Carbomania

Periodically the public seems to put its wrists together and asks government to handcuff it to higher taxes and more regulation. Such was the news this morning as Prime Minister Trudeau and his provincial counterparts gather to devise fresh ways to make us poorer through taxation and regulation.

I would say that, as a legitimator of collective action, global warming hysteria has been the most successful left-wing plot of all time. It makes Marxism look like the kludgy effort it really was.

Why bother with dreary economic ideas of  “exploitation” – the Marxist equivalent of sin –  when the very air you breathe out is filled with minute quantities of CO2?  Sin! Now it is not merely the capitalist class which is to be supplanted; today everyone is guilty. So everyone can pay up! Genius!

So tax us more, please, to end anthropogenic global warming.

A warming that, so far as we can tell, has not been occurring for 19 years.

A warming that, so far as we can tell, is wholly within the range of normal climatic variation.

A warming that is producing longer crop seasons, shorter winters, and receding ice in the Arctic- though not the Antarctic.

The young think we deniers and skeptics will disappear and then we will live in a carbon-neutral utopia, with no more voices of dissent – dissent about anything really.

Sometimes it is necessary to live long enough to know that some cycles are just that, some processes work themselves out over time. If you have not lived sixty years, you will not have seen the rise and fall of cholesterol.

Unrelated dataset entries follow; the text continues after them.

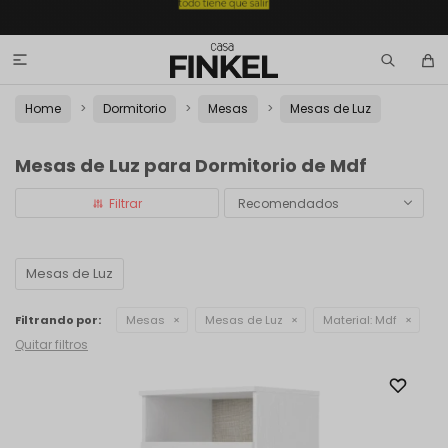

Home
Dormitorio
Mesas
Mesas de Luz
Mesas de Luz para Dormitorio de Mdf
Recomendados
Mesas de Luz
Filtrando por:
Mesas
Mesas de Luz
Material:
Mdf
Quitar filtros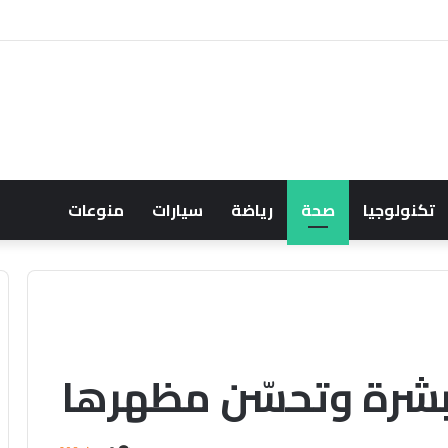
حصار إيران
تكنولوجيا
صحة
رياضة
سيارات
منوعات
لبشرة وتحسّن مظهرها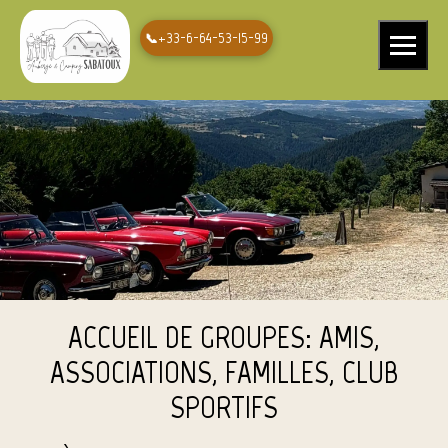
+33-6-64-53-15-99
Ouvrir le 
ACCUEIL DE GROUPES: AMIS,
ASSOCIATIONS, FAMILLES, CLUB
SPORTIFS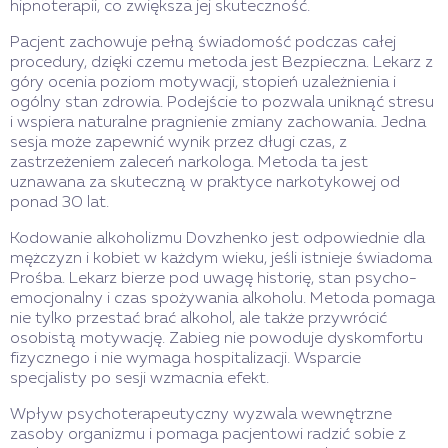
hipnoterapii, co zwiększa jej skuteczność.
Pacjent zachowuje pełną świadomość podczas całej
procedury, dzięki czemu metoda jest Bezpieczna. Lekarz z
góry ocenia poziom motywacji, stopień uzależnienia i
ogólny stan zdrowia. Podejście to pozwala uniknąć stresu
i wspiera naturalne pragnienie zmiany zachowania. Jedna
sesja może zapewnić wynik przez długi czas, z
zastrzeżeniem zaleceń narkologa. Metoda ta jest
uznawana za skuteczną w praktyce narkotykowej od
ponad 30 lat.
Kodowanie alkoholizmu Dovzhenko jest odpowiednie dla
mężczyzn i kobiet w każdym wieku, jeśli istnieje świadoma
Prośba. Lekarz bierze pod uwagę historię, stan psycho-
emocjonalny i czas spożywania alkoholu. Metoda pomaga
nie tylko przestać brać alkohol, ale także przywrócić
osobistą motywację. Zabieg nie powoduje dyskomfortu
fizycznego i nie wymaga hospitalizacji. Wsparcie
specjalisty po sesji wzmacnia efekt.
Wpływ psychoterapeutyczny wyzwala wewnętrzne
zasoby organizmu i pomaga pacjentowi radzić sobie z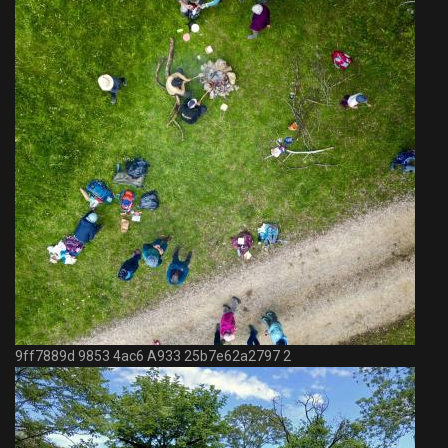
9ff7889d 9853 4ac6 A933 25b7e62a2797 2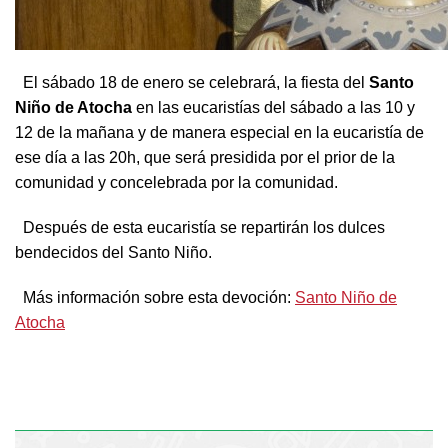
El sábado 18 de enero se celebrará, la fiesta del
Santo
Niño de Atocha
en las eucaristías del sábado a las 10 y
12 de la mañana y de manera especial en la eucaristía de
ese día a las 20h, que será presidida por el prior de la
comunidad y concelebrada por la comunidad.
Después de esta eucaristía se repartirán los dulces
bendecidos del Santo Niño.
Más información sobre esta devoción:
Santo Niño de
Atocha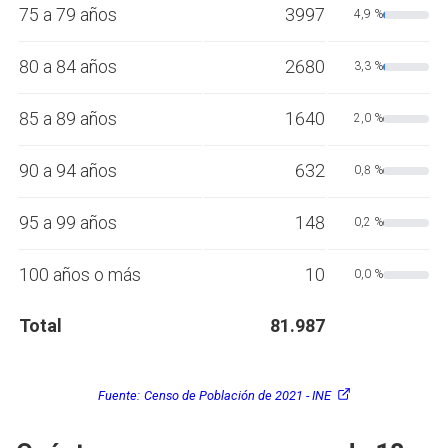
75 a 79 años
3997
4,9 %
80 a 84 años
2680
3,3 %
85 a 89 años
1640
2,0 %
90 a 94 años
632
0,8 %
95 a 99 años
148
0,2 %
100 años o más
10
0,0 %
Total
81.987
Fuente:
Censo de Población de 2021 - INE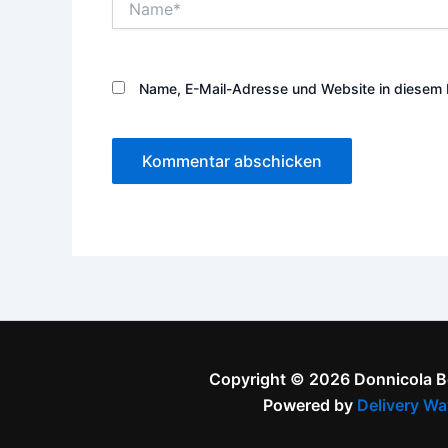
Name, E-Mail-Adresse und Website in diesem 
Copyright © 2026 Donnicola 
Powered by
Delivery Wa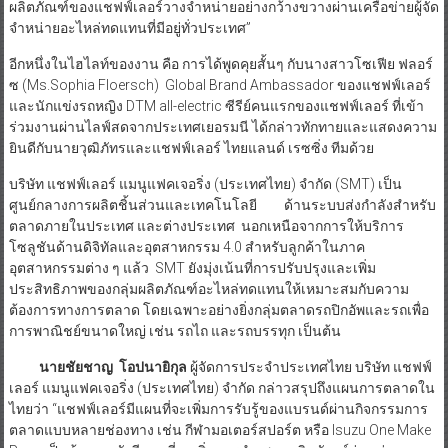
ผลิตภัณฑ์ของแชฟฟ์เลอร์วางจำหน่ายอย่างกว้างขวางผ่านเครือข่ายผู้จัด
จำหน่ายอะไหล่ทดแทนที่มีอยู่ทั่วประเทศ”
อีกหนึ่งในไฮไลท์ของงาน คือ การได้พูดคุยสั้นๆ กับนางสาวโซเฟีย ฟลอร์
ซ (Ms.Sophia Floersch) Global Brand Ambassador ของแชฟฟ์เลอร์
และนักแข่งรถหญิง DTM all-electric ซีรีย์คนแรกของแชฟฟ์เลอร์ ที่เข้า
ร่วมงานผ่านไลฟ์สดจากประเทศเยอรมนี ได้กล่าวทักทายและแสดงความ
ยินดีกับนายวุฒิภัทรและแชฟฟ์เลอร์ ไทยแลนด์ เรซซิ่ง ทีมด้วย
บริษัท แชฟฟ์เลอร์ แมนูแฟคเจอริ่ง (ประเทศไทย) จำกัด (SMT) เป็น
ศูนย์กลางการผลิตชิ้นส่วนและเทคโนโลยี ด้านระบบส่งกำลังสำหรับ
ตลาดภายในประเทศ และต่างประเทศ นอกเหนือจากการให้บริการ
โซลูชันด้านดิจิทัลและอุตสาหกรรม 4.0 สำหรับลูกค้าในภาค
อุตสาหกรรมต่าง ๆ แล้ว SMT ยังมุ่งเน้นที่การปรับปรุงและเพิ่ม
ประสิทธิภาพของกลุ่มผลิตภัณฑ์อะไหล่ทดแทนให้เหมาะสมกับความ
ต้องการทางการตลาด โดยเฉพาะอย่างยิ่งกลุ่มตลาดรถปิกอัพและรถเพื่อ
การพาณิชย์ขนาดใหญ่ เช่น รถไถ และรถบรรทุก เป็นต้น
นายชัยชาญ โอปนายิกุล
ผู้จัดการประจำประเทศไทย บริษัท แชฟฟ์
เลอร์ แมนูแฟคเจอริ่ง (ประเทศไทย) จำกัด กล่าวสรุปถึงแผนการตลาดใน
ไทยว่า “แชฟฟ์เลอร์มีแผนที่จะเพิ่มการรับรู้ของแบรนด์ผ่านกิจกรรมการ
ตลาดแบบหลายช่องทาง เช่น กีฬามอเตอร์สปอร์ต หรือ Isuzu One Make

If you have not read history you will be unaware that almost every conscious being in the 1940s assumed that capitalism was on its way out and that a planned economy was the only way to go.

In 1940, Friedrich Hayek published “The Road to Serfdom”. No writing at the time more thoroughly disagreed with the consensus that planning was the way of the future.

Hayek’s argument was that the substitution of commands (regulations) for prices led inevitably to social and political tensions and distortions, which led to conflicts that would eventuate in the rise of the Strong Man who would come to power on the promise of putting an end to the chaos. In part it was an explanation of what happened in Germany, but in the main it was an attack on central planning, the consensus belief of its time, and hence on the Soviet Union.

I cite Hayek because we need to remind ourselves of the importance of cycles in thought. Today it seems that the central planners have fashioned a fool-proof legitimation for themselves, their rule, and the taxes to support them, for ever. To disagree is to be a heretic; to be against “carbon” regulation is to be against every belief of the bien-pensant establishment.

To be against carbon taxation and the massive global warming-inspired (oops! climate change) energy policy errors which we are about to make is to isolate oneself socially, not just intellectually. One does not want to turn oneself into a bore for the sake of truth – any more than is absolutely necessary. Some errors are just too large to fight in a social context.

I have been here before, in the pro-Communist 1970s, when Soviet agents of influence like Gwynne Dyer droned on about how we were all going to have to get used to a future where the Soviet Union was a permanent feature of life, and the Great Powers, the USA and the USSR, were morally equivalent.

There are days when I have to remind myself that the Soviet Union was actually taken seriously by Western intellectuals, to encourage me to face the coming dark age of carbon regulation and government sponsored poverty-creation with something approaching equanimity.